SHORT PROBLEM: Carry on the article below about falling STC prices and the cost of rooftop solar, beginning directly after its final sentence.

QUOTED TEXT:
## Begin

What Does The Reduced STC Price Mean For Solar?

Solar salesperson

STC prices dropping means solar prices have risen. What has that done to solar payback times?

We were warned.

We all knew this was coming.

But who among us was prepared for the recent tumble in the price of STCs that lower the cost of rooftop solar?

Well, I was.

And my cousin, Willy — he was prepared too.

And plenty of installers were prepared, especially those that have been around for a while and who have seen STC prices fall before.

Unfortunately, some installers were caught with their pants down because not all of them made it clear to their customers the quotes they gave contained a variable STC component that could change.

The fall in STC prices from just under $40 in May to $31 today increases the cost of a 5 kilowatt solar system for most Australians by $860 due to a mechanism often called the “solar rebate1“.

So is rooftop solar still a worthwhile investment for Australians?

The short answer is — Hell yes.

And the long answer is — Heeeeeeellllllllllllllllllll yeeeeeeeeesssssssssssssss.

## End

RAW DATA:
## Begin

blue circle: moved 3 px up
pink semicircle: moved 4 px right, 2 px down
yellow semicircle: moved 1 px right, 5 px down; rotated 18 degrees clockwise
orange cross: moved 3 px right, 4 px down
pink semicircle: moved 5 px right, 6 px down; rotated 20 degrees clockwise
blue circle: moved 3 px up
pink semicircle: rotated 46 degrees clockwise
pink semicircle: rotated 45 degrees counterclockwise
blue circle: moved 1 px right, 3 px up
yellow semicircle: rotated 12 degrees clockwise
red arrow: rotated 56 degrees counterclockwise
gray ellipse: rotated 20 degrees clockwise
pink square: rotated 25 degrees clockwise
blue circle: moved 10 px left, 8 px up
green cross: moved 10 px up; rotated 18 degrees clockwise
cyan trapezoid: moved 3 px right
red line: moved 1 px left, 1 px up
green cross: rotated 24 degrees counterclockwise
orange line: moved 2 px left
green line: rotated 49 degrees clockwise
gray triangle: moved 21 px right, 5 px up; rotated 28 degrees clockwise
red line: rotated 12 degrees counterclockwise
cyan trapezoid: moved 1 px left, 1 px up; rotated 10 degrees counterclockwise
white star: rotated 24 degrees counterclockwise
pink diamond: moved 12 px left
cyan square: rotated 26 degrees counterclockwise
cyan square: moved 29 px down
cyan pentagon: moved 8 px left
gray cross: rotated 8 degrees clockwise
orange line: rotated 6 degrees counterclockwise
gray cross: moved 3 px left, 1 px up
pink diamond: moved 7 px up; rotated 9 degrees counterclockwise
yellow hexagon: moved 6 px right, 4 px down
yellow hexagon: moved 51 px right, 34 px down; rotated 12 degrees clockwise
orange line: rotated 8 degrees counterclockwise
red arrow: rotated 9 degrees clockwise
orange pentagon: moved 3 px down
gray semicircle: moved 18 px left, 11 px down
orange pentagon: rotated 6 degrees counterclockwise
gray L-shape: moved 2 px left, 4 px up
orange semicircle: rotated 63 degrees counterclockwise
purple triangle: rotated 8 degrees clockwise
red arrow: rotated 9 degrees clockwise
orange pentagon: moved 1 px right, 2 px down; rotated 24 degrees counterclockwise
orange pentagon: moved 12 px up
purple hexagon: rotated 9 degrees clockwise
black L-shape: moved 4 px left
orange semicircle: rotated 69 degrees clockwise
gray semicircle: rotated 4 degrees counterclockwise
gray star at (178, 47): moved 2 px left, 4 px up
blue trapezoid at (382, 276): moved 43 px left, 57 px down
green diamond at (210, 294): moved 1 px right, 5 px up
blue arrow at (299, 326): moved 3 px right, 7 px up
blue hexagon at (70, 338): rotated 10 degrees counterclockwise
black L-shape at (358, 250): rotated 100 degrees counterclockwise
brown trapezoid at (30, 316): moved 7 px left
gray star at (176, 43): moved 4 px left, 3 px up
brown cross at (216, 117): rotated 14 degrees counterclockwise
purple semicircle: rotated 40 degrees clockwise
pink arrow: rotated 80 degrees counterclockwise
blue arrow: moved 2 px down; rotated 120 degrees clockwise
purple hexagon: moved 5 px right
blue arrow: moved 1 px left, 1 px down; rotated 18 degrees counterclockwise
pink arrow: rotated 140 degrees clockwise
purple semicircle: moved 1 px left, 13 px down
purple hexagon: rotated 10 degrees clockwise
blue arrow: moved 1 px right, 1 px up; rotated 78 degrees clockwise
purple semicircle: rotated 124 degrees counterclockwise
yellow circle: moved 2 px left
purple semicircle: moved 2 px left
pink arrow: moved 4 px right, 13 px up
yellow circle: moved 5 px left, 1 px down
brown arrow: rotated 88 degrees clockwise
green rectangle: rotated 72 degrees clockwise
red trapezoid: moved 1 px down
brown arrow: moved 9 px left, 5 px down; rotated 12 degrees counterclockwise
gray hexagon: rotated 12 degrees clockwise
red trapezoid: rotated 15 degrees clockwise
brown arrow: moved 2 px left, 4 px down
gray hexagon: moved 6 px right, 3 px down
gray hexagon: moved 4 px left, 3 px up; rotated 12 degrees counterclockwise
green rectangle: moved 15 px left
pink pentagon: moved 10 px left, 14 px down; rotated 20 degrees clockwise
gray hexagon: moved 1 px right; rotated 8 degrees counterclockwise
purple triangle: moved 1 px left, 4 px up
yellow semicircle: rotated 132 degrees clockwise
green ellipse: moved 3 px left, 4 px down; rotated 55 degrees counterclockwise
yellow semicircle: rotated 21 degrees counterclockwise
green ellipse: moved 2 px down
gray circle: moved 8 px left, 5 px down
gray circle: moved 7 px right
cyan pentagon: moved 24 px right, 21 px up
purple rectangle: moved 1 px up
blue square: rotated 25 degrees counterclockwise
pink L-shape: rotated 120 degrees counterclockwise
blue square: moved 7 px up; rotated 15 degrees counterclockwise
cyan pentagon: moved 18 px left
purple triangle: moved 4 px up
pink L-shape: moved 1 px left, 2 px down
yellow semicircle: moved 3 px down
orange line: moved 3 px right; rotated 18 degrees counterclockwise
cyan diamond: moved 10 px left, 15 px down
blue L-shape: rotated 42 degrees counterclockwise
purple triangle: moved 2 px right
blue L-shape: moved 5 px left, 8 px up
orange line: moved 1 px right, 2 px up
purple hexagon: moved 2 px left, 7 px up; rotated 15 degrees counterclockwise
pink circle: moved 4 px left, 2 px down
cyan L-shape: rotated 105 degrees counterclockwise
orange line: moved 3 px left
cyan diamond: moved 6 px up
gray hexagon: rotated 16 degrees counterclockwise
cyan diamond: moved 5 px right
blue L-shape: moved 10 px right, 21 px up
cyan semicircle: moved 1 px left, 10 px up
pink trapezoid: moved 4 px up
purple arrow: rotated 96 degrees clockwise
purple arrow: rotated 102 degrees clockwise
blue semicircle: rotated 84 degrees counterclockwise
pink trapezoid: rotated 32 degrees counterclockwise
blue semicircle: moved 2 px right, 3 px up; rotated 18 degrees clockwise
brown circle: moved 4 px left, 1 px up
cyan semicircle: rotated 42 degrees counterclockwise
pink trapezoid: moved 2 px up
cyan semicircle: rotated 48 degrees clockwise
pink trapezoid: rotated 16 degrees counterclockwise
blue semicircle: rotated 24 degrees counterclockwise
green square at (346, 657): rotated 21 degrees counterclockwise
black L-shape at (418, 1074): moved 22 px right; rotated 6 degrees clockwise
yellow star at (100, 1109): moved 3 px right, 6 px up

## End

IN RESPONSE:
Most Australians suffered an increase in electricity prices on the first of July.  Most have also received the benefit of increased feed-in tariffs.  Together, these changes have resulted in an improvement in the economics of rooftop solar that outweighs the disadvantage caused by the fall in STC prices2.

Why Have STC Prices Fallen?

The value of STCs are determined by supply and demand.  If the amount of solar whacked on roofs decreases faster than expected then their value goes up.  This lowers the cost of solar and encourages people to buy more.  And if a lot of rooftop solar is installed, the value of STCs fall, which discourages people from getting it.

The reason why supply and demand affects STC prices is because they are part of Australia’s Renewable Energy Target.  Since it is a target, a system was put in place that gives some control over the amount of rooftop solar installed to allow the target to be hit.

While the amount of rooftop solar has had its ups and downs as incentives have changed, the overall amount installed each year has been relatively constant since STCs were introduced in 2011, as this graph I lifted from the Australian PV Institute site shows:

Installed Solar

While the graph includes large scale solar farms, they are only just starting to take off in Australia and currently only amount to 5% of installed solar panels.

Will STC Prices Fall Further?

STC prices have fallen by almost one quarter since May, with most of the decline occurring in a single day.  That’s a pretty major drop.  If it happened to shares you’d need a broker proof umbrella to be safe when strolling past the stock market.

So can we be certain prices have stabilized at around $30 and a similar fall won’t occur again?

No, we can’t.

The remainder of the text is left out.